>>

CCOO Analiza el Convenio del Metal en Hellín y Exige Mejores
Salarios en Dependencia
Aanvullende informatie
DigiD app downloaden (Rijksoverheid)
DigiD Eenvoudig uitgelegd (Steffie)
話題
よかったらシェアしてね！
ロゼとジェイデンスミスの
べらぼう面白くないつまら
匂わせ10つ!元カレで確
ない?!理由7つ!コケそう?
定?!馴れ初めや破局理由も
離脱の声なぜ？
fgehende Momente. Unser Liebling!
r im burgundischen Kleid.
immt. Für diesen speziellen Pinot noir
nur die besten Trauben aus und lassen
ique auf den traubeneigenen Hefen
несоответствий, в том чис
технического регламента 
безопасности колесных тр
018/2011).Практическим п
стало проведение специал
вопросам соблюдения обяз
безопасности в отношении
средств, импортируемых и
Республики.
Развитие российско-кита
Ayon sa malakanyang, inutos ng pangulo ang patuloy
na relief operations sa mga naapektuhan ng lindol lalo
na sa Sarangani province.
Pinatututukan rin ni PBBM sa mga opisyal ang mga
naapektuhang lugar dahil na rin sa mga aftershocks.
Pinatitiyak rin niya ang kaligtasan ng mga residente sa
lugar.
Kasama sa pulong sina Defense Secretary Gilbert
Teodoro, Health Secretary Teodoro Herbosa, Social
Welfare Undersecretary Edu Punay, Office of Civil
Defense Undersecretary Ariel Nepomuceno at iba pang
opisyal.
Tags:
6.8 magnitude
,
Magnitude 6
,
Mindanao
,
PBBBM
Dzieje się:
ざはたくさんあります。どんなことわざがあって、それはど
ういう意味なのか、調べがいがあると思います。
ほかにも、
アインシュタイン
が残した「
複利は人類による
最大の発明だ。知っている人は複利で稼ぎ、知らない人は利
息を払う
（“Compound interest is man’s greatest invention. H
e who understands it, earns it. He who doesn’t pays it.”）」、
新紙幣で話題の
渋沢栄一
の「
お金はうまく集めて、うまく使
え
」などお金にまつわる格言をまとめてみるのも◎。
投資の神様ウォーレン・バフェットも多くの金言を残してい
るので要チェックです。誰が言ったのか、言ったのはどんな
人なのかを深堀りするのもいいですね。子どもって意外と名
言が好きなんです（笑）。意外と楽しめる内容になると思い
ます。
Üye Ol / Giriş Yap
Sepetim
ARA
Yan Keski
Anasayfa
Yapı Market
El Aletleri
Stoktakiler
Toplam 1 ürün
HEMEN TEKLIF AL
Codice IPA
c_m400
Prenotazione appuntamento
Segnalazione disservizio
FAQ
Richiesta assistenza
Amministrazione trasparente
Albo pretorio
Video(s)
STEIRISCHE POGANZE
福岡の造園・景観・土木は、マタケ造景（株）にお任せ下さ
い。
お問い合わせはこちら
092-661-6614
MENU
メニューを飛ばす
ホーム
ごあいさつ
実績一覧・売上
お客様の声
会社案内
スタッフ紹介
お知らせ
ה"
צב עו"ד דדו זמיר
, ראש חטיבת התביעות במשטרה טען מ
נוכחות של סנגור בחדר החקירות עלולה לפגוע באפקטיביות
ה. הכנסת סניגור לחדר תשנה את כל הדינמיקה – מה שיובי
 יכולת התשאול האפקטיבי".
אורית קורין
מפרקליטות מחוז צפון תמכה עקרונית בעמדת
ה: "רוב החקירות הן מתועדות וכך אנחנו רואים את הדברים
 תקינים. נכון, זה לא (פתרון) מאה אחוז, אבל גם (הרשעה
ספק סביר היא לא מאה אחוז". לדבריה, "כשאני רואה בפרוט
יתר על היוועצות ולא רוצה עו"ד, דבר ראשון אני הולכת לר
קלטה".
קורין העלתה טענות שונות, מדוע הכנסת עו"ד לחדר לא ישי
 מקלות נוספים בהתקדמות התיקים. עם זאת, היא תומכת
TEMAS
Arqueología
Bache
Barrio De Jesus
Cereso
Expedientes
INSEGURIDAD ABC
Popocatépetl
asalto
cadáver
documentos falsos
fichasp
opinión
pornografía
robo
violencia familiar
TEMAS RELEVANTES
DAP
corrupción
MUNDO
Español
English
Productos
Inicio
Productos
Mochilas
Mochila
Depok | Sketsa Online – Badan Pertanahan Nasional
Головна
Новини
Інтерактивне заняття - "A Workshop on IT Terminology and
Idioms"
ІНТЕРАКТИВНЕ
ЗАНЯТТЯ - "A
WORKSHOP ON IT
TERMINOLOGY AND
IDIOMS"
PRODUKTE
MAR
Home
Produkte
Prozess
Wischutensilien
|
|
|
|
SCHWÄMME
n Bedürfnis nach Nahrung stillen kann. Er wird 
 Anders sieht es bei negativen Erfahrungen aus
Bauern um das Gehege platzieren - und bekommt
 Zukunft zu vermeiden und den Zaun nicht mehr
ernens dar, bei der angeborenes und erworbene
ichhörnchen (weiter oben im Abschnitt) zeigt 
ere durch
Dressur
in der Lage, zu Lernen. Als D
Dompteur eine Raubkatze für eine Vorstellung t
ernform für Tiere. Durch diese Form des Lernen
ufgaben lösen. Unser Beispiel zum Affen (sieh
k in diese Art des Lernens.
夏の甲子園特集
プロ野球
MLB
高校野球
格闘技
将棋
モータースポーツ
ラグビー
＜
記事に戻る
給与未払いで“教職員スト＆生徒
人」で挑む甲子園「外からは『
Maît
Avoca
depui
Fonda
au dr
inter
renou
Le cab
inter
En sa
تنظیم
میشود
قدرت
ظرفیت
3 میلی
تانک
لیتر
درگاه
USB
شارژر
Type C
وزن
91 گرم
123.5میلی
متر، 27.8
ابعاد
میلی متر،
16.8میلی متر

<<

REQUIREMENT:
Lay out as a Markdown table with the columns "Row" and "Text line" the part of the data that runs from its first line through the line containing "r im burgundischen Kleid.", numbering each row and leaving out blank lines.

EXERCISE SOLUTION:
| Row | Text line |
|---|---|
| 1 | CCOO Analiza el Convenio del Metal en Hellín y Exige Mejores |
| 2 | Salarios en Dependencia |
| 3 | Aanvullende informatie |
| 4 | DigiD app downloaden (Rijksoverheid) |
| 5 | DigiD Eenvoudig uitgelegd (Steffie) |
| 6 | 話題 |
| 7 | よかったらシェアしてね！ |
| 8 | ロゼとジェイデンスミスの |
| 9 | べらぼう面白くないつまら |
| 10 | 匂わせ10つ!元カレで確 |
| 11 | ない?!理由7つ!コケそう? |
| 12 | 定?!馴れ初めや破局理由も |
| 13 | 離脱の声なぜ？ |
| 14 | fgehende Momente. Unser Liebling! |
| 15 | r im burgundischen Kleid. |